- Opening Delimiter -

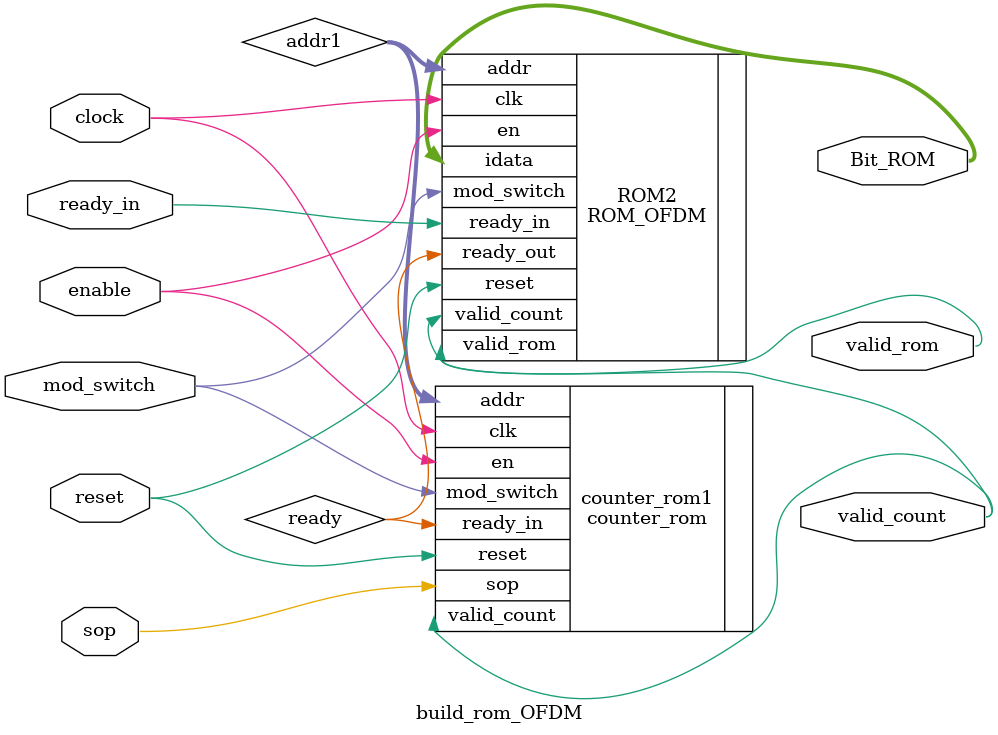
<source format=v>
    


module build_rom_OFDM
#(parameter ADDR_WIDTH=12)
(
	input clock, enable,reset, ready_in, mod_switch,sop,
	output [3:0] Bit_ROM,
	output valid_rom, valid_count
);
   wire [ADDR_WIDTH-1:0] addr1;
   wire ready;
	
	counter_rom counter_rom1							(.clk(clock),
									 				   	.en(enable),
														 .sop(sop),
														 .reset(reset),
														 .addr(addr1),
														 .ready_in(ready),
														 .valid_count(valid_count),
														 .mod_switch(mod_switch)
								  					 	);
	
	ROM_OFDM ROM2										    (.clk(clock),
														 .en(enable),
														 .reset(reset),
														 .addr(addr1),
														 .idata(Bit_ROM),
														 .ready_out(ready),
														 .ready_in(ready_in),
														 .valid_count(valid_count),
														 .valid_rom(valid_rom),
														 .mod_switch(mod_switch)
														 );
	

endmodule
</source>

- Closing Delimiter -

#### Description of the task
Go through the entries above, and wherever a line holds the word "output", copy that line.

#### Response area
	output [3:0] Bit_ROM,
	output valid_rom, valid_count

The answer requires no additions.